Even if some polls were biased, the poll averages both nationally and in the swing states both favored Obama and showed significant momentum toward him in the last few days of the campaign. To miss all of that is beyond living in a bubble; it's willful blindness.

Cliff Landesman said...

I agree with Karl.

You review the positive reasons the pundits had for holding their (as it turned out, false) opinions. That makes them sound reasonable.

You did not address the weighing of reasons. What weight should a rational person assign to the various reasons for a particular outcome? In particular, what weight should someone assign to the polling evidence, especially the cumulative evidence of all the polls?

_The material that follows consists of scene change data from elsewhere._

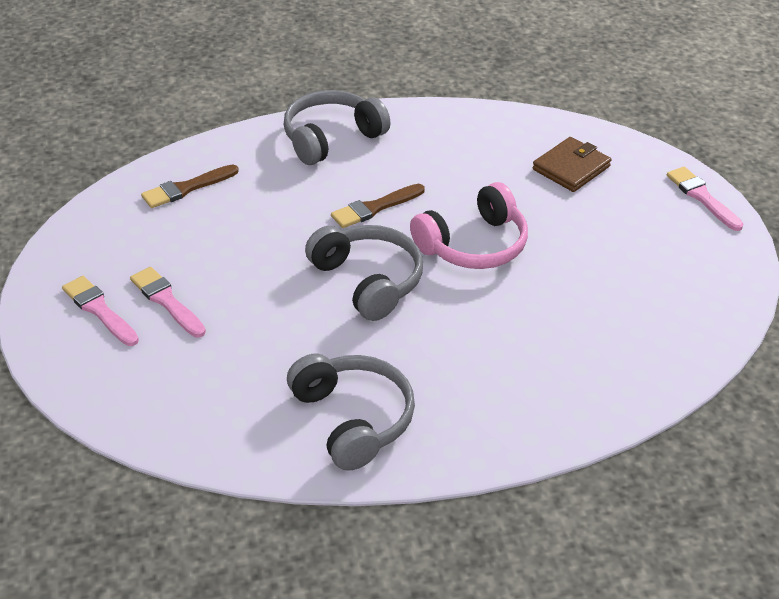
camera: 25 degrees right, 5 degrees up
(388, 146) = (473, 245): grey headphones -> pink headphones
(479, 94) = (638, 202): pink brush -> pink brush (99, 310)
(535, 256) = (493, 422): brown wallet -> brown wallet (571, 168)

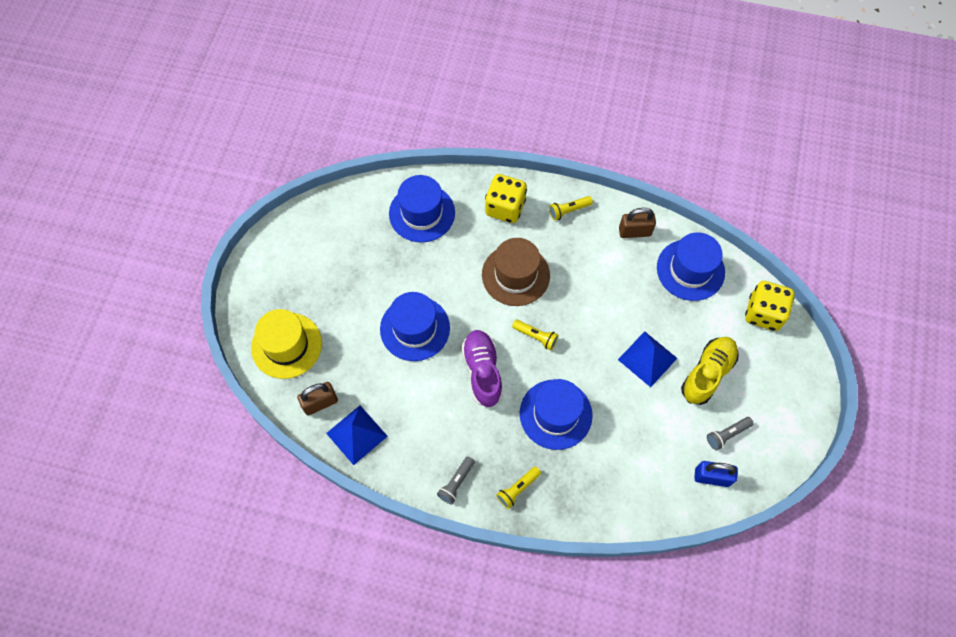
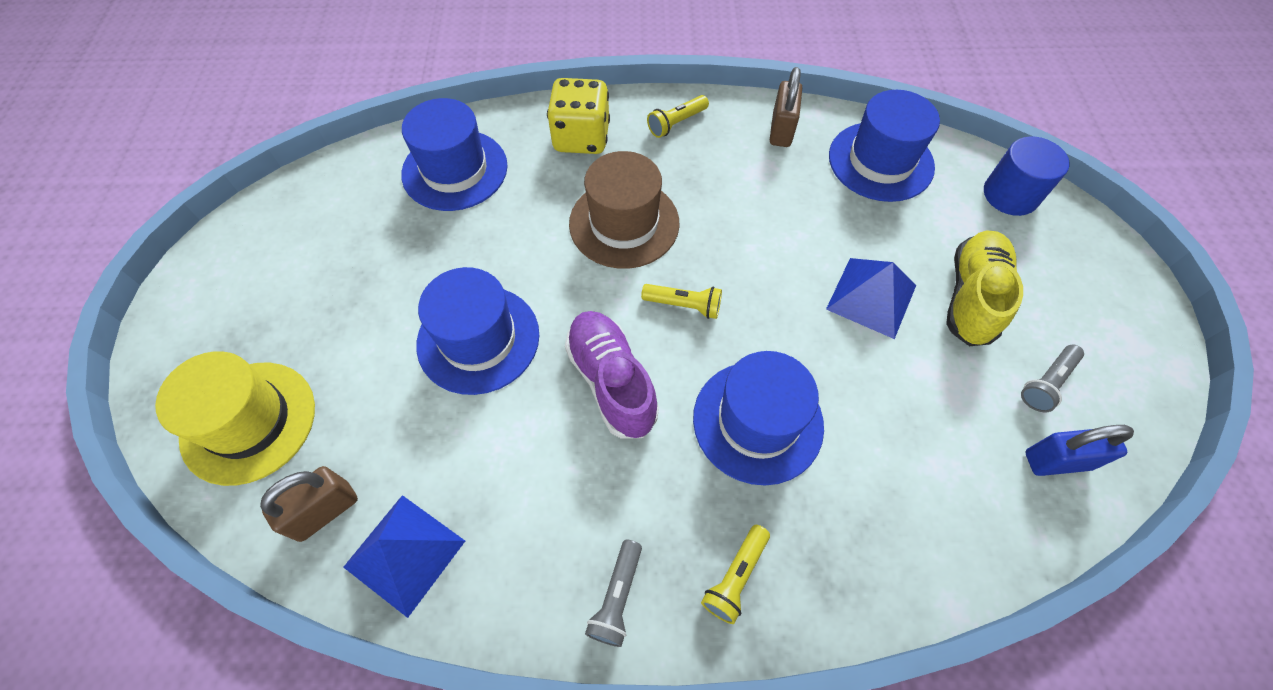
camera: 15 degrees left, 5 degrees down
(634, 232) = (781, 130): brown padlock -> brown padlock turned 60 degrees counterclockwise
(763, 313) = (1010, 195): yellow dice -> blue cylinder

For the most part, a rational person will assign a large amount of weight to this kind of evidence and a very small amount of weight to the other sorts of reasons. Polling analysis has improved since "Dewey defeats Truman." It is now quite reliable (not a single poll but all of them aggregated and analyzed by a careful statistician). So are the presidential election markets.

Consider this analogy. Will my friend, John Smith, drink coffee on Monday morning? You might speculate. He needs caffeine to energize him at work. His parents and everyone in his family drink coffee. He likes coffee ice cream. All plausible reasons to think he will drink coffee on Monday. However, what if someone observed John every morning for the past two weeks. That person reports to you that John never drank coffee in the morning. All your other reasons go out the window. (More accurately, your belief is updated base on new evidence and the new evidence swamps the old evidence). The old reasons are a factor, but not a large one. You should predict that John will not drink coffee on Monday.

The pundits were not listening to the reported observations. They held onto their prior reasons and gave them too much weight. Their Bayesian updating was very poorly conducted, if at all (they are probably not Bayesians anyway, which is too bad).